In case not all problem_values are in numbers and they may even occur multiple times:

In that case I would just use a dict to keep the values to be replaced and use dict.get to translate problematic numbers:

replacer = dict(zip(problem_numbers, alternative_numbers))
numbers_list = numbers.tolist()
numbers = np.array(list(map(replacer.get, numbers_list, numbers_list)))

Even though it has to go "through Python" this is almost self-explaining and it's not much slower than a NumPy solution (probably).
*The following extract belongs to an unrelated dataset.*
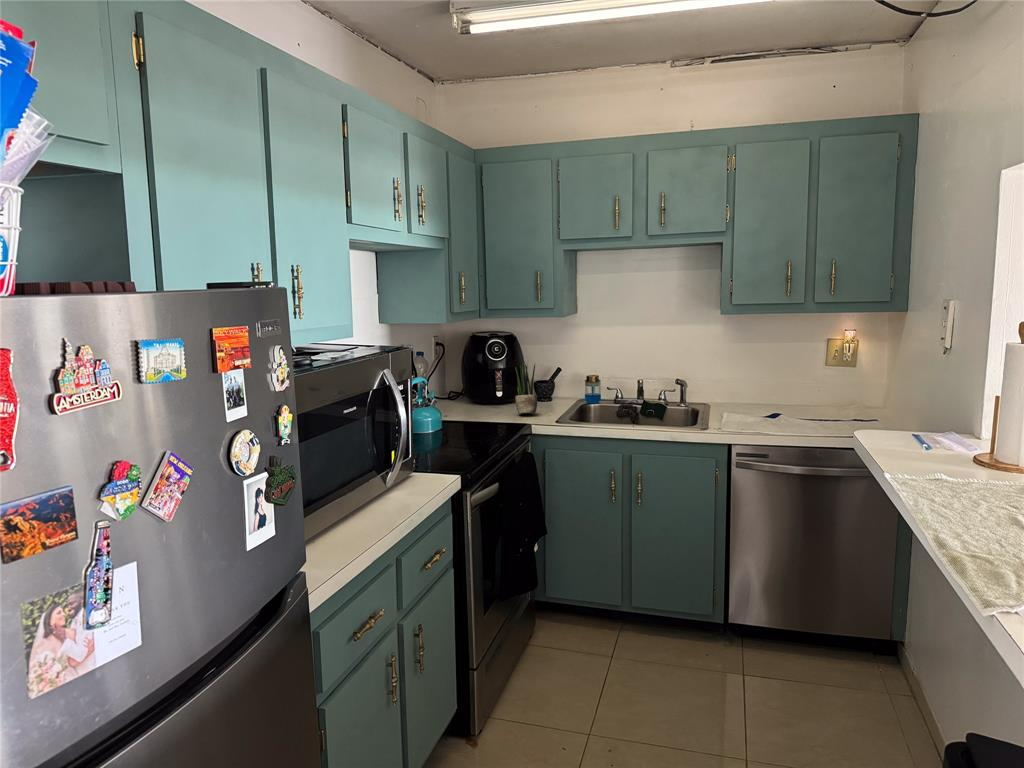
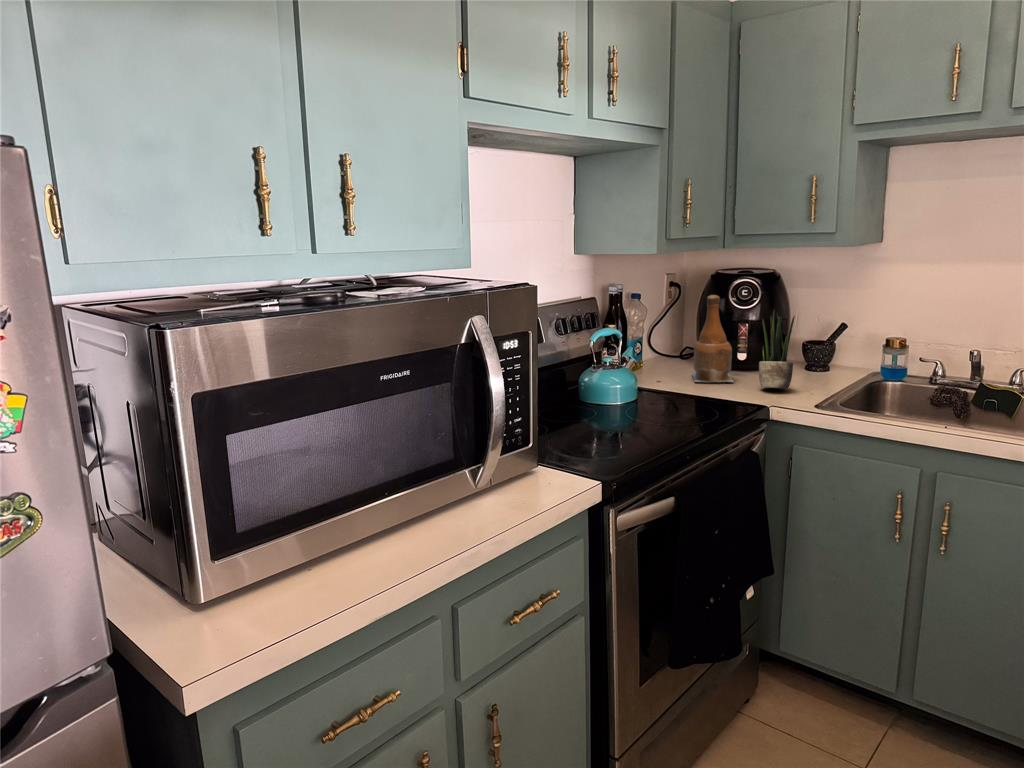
bottle: none [465,352,498,414] -> present [692,295,733,382]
In case every problem_value is actually present in the numbers array and only once:

If you have the numpy_indexed package you could simply use numpy_indexed.indices:

>>> import numpy_indexed as ni
>>> numbers[ni.indices(numbers, problem_numbers)] = alternative_numbers

That should be pretty efficient even for big arrays.